The answer to the many ache-and-pain questions I ask at the doctor’s office? “You’re around the age that starts happening.”
The aging reminders are everywhere. Most professional athletes are younger than I am. The babies I watched as a teenager are having babies. Scrolling for my birth year in an online form feels like playing the slots.
I catch onto trends just as they are going out of style. I asked my husband the other day if a new swimsuit made me look mom-ish. He replied, “You are a mom, so…” I didn’t know how to take that.
My mind says I’m in my late 20s. My birth certificate and joints say otherwise.
Though our hair may thin and our jowls (amongst other things) may fall, we simultaneously shed the stuff that no longer matters. There is peace in letting go of trying to be who we once were. There is strength in embracing who we’re becoming instead.
I bought the straight-leg jeans, but I’ll probably still wear the skinnies. I’ve retired a few dance moves, but I’ll still be rocking the dance floor at weddings. I’m starting to use the creams to soften my age, but I want to embrace the lines that show years of smiles.
More importantly, the happiness I once sought in the social scene matured into the joy I discovered in simple family moments.
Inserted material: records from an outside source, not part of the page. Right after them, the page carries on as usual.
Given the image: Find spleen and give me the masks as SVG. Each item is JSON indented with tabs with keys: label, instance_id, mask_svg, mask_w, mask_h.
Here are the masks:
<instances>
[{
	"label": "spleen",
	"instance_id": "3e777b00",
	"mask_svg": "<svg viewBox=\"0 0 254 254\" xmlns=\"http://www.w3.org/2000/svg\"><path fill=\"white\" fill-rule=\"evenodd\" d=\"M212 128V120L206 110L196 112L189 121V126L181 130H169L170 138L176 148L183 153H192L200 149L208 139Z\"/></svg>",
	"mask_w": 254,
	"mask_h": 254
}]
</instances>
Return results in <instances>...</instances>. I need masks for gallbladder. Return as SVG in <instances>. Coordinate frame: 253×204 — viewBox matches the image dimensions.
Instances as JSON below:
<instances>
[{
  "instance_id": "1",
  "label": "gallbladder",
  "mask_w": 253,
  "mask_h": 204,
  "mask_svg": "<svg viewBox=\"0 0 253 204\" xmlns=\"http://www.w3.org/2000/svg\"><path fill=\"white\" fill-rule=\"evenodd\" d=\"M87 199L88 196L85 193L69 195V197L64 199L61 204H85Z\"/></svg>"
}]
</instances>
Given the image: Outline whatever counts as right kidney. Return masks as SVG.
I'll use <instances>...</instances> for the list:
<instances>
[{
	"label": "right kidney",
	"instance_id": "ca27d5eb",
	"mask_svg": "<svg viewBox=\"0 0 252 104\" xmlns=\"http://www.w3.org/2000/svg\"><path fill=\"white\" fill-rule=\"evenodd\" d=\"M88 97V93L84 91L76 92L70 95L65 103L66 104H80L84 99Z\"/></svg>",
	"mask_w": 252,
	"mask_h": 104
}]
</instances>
My passion for making a difference in the world evolved from big volunteer events into raising kind, responsible young men and giving back in small ways. My youthful preoccupation with how my body looks shifted to an understanding of what makes my body strong.
I’m not who I was at 18, but I’d like to think I’m a better version now.
I don’t know what “age” I’ll settle into as my body continues to change. But I hope to have that same youthful twinkle my grandma revealed as she held my hands in hers, wrinkled from a life well lived.